What to do if your business is affected by a cyber-attack?
According to the Australian Small Business and Family Enterprise Ombudsman, cybercrime is costing the Australian economy more than $1 billion each year.
Even in 2017, 22% of small businesses that were breached by the Ransomware attacks were so affected they could not continue operating.
This is a staggering statistic, especially when some businesses rely solely on pre-packaged antivirus software to protect their business’ data.
No business is too small to worry about cybersecurity where either outcome could result in your data is compromised or your customers’ data is compromised.
1. Immediately stop further infection
When you feel an attack has occurred, or a computer has been compromised to an attack, you need to stop the infection from spreading.
You can do this by quarantining that computer or device by removing it from the network. Pull out the network cable from the computer or turn off the device’s wireless connection to ensure access is cut off.
The damage could already be done but at least you’ve minimised the chance of further attacks.
2.Eliminate the threat
This action needs to occur as soon as an attack or breach has occurred. Depending on your business’ IT setup and infrastructure, contact your IT administrator and notify them of the situation at hand. They will be best suited to eliminate the attack vector and determine if it is still within network perimeter
From there, they should be able to determine how the attack occurred and subsequently what information was breached.
Breaches should be reported to your internal staff immediately, with details of how it happened. From here, you need to take steps to further identify the behaviour that caused the incident and keep the machine or device quarantined until advised by a professional.
You can also report cyber incidents through the Australian Government channels below. Doing so will alert authorities to the incident so that its effects can be minimised and investigated to attempt to catch the attacker can be made. These channels also provide advice to help people recognise and avoid common types of cybercrime:
•Computer Emergency Response Team (CERT) https://www.cert.gov.au/
•Australian Cybercrime Online Reporting Network (ACORN) https://www.acorn.gov.au
However depending on your business, customers and type of data breached, you may need to do some further reporting.
From 22 February, all businesses with a turnover greater than $3 million which have a significant data breach are required to inform all concerned parties, and to inform the Office of the Australian Information Commissioner. In the event of unauthorised access, disclosure or loss of personal information that could be seriously compromising to the person or people it relates to, it must be reported via https://www.oaic.gov.au/
At this point, it is recommended to consult a lawyer and your IT provider for assistance. If you don’t have sophisticated event logging systems overseeing your network, then this process will be time-consuming and costly. You will need to go through this exercise as the changes to the Privacy Act mandate that not only do you have to report the breach to OAIC but if likely to cause harm, you need to issue a public statement.
4. Assess the damage and recover your data
This step is crucial to determine the depth of the breach’s effect on your business, the ability to recover and affect the likelihood of future breaches.
When a breach does occur, most businesses don’t have the measures in place to recover lost or compromised date because they haven’t taken the time to plan the repercussions with a potential breach.
The best way to ensure you can recover data is consistent and timely backups of data.

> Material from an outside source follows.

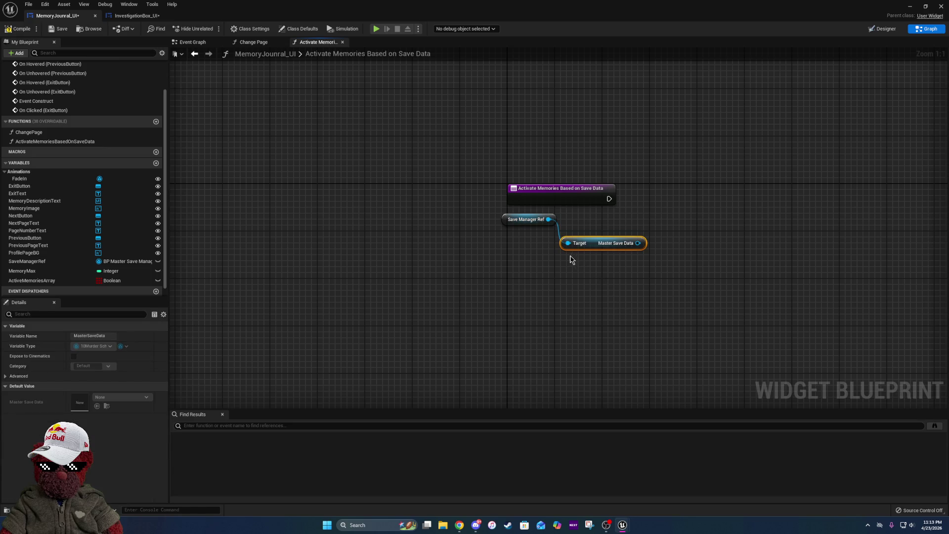
drag(541, 219, 541, 237)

Restoring recent backups can allow you to recover lost of compromised files and damaged systems. However, conducting the backups is only half the job done. You need to test the quality of the backups stored, in case they too are corrupted.
5. Review your processes
You need to review the incident internally, determine how it happened and what reasonable steps to take to ensure it doesn’t happen again.

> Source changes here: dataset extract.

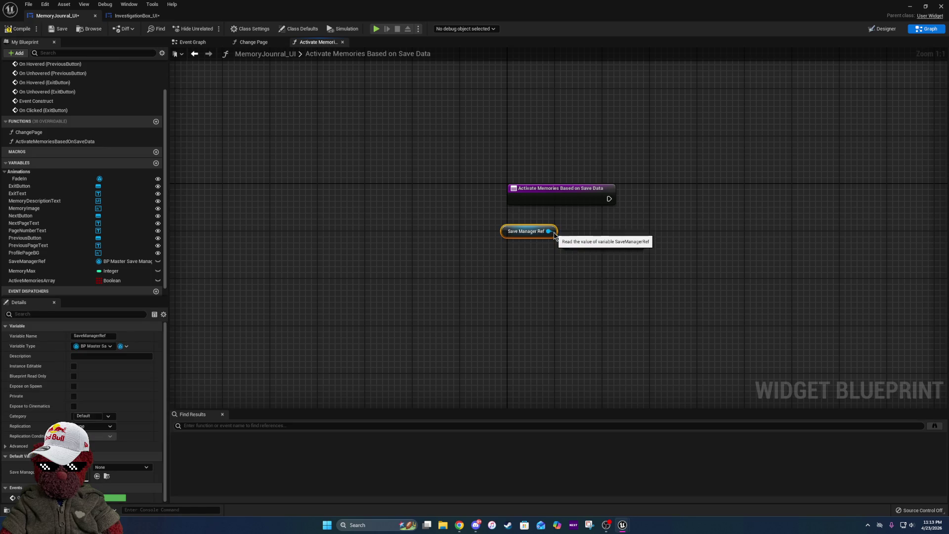
drag(632, 220, 495, 220)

Some of these steps can be relatively easy to complete. For example, some of these steps can include (but not limited to):
- Backup regularly
- Patch applications and run security updates and scans
- Protect devices and accounts with complex, limited time passwords with multi-factor authentication
- Protect systems by limiting application control and limit administrative accounts
According to the Australian Cyber Security Security, the essential eight mitigations strategies as a baseline include:
- application whitelisting – to control the execution of unauthorised software
- patching applications – to remediate known security vulnerabilities
- configuring Microsoft Office macro settings – to block untrusted macros
- application hardening – to protect against vulnerable functionality
- restricting administrative privileges – to limit powerful access to systems
- patching operating systems – to remediate known security vulnerabilities
- multi-factor authentication – to protect against risky activities
- daily backups – to maintain the availability of critical data.
It is recommended to talk to your IT provider to determine a SIEM solution which can further add to your business’ cybersecurity.
With legislation that increases the liability of small businesses in the event of a data breach, you need to know what to do when a data breach happens. Small business in Australia is the target of 43% of all cybercrimes and we need to be prepared.